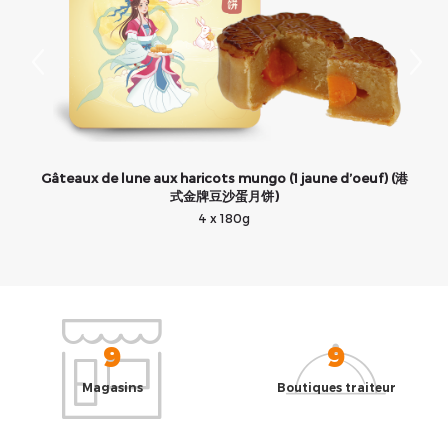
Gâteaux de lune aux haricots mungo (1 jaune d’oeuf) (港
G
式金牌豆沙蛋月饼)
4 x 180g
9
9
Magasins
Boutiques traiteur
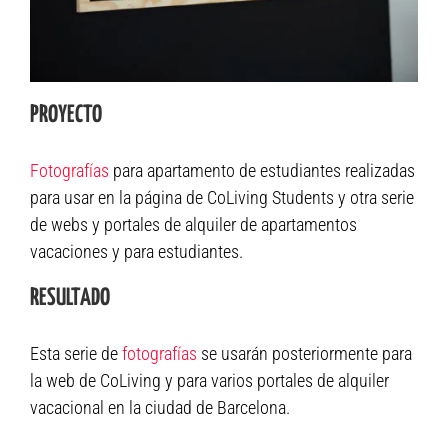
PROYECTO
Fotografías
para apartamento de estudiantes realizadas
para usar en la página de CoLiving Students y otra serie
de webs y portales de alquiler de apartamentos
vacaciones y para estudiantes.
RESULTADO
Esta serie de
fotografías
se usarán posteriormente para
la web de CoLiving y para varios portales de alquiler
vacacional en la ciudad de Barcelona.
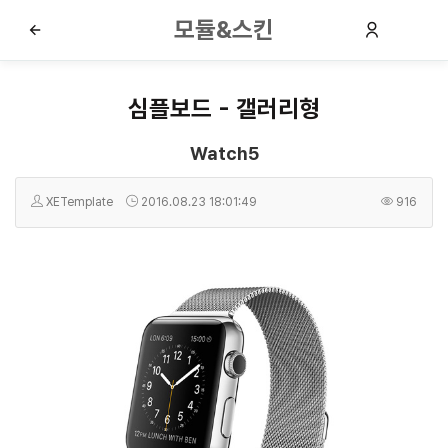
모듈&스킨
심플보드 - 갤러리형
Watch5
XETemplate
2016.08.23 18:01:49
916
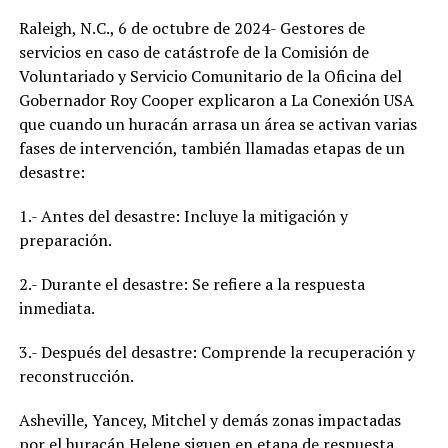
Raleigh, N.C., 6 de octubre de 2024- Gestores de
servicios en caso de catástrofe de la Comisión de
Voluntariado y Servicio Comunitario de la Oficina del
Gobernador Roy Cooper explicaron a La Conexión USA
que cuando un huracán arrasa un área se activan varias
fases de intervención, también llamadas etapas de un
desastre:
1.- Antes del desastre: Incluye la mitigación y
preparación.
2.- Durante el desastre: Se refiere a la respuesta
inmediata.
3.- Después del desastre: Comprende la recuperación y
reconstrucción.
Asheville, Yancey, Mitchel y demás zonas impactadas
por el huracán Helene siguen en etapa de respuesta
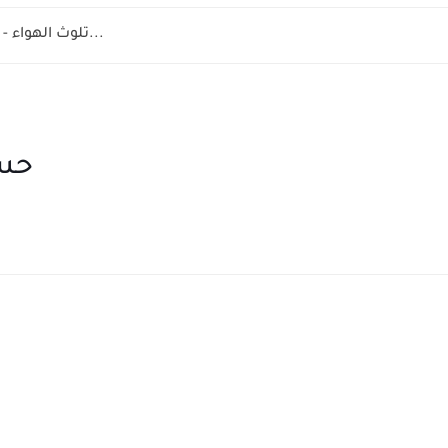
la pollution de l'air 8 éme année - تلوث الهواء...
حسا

....

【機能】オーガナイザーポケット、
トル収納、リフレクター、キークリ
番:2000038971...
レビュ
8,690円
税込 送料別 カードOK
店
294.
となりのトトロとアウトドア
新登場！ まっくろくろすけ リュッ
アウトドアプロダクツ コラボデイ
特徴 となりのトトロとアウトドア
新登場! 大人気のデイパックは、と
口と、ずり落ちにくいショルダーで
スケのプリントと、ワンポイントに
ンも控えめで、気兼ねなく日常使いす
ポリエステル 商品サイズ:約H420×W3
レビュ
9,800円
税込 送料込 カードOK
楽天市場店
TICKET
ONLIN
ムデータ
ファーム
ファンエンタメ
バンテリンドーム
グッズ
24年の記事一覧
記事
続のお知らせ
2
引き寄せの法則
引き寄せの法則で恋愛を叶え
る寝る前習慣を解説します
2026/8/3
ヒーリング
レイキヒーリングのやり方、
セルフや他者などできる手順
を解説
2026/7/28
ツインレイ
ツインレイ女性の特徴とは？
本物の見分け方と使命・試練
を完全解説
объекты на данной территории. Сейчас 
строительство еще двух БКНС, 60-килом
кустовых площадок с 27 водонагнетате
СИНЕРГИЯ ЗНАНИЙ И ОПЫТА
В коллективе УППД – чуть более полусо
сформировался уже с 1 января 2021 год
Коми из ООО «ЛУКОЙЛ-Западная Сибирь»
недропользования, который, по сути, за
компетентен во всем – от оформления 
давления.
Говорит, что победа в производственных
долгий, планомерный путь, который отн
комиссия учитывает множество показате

....

TASK TO COMPLETE »
Above are records; repeat only the lines starting at the line with "る寝る前習慣を解説します" and ending at the line with "долгий, планомерный путь, который отн", exactly as they appear, both included.

REPLY »
る寝る前習慣を解説します
2026/8/3
ヒーリング
レイキヒーリングのやり方、
セルフや他者などできる手順
を解説
2026/7/28
ツインレイ
ツインレイ女性の特徴とは？
本物の見分け方と使命・試練
を完全解説
объекты на данной территории. Сейчас 
строительство еще двух БКНС, 60-килом
кустовых площадок с 27 водонагнетате
СИНЕРГИЯ ЗНАНИЙ И ОПЫТА
В коллективе УППД – чуть более полусо
сформировался уже с 1 января 2021 год
Коми из ООО «ЛУКОЙЛ-Западная Сибирь»
недропользования, который, по сути, за
компетентен во всем – от оформления 
давления.
Говорит, что победа в производственных
долгий, планомерный путь, который отн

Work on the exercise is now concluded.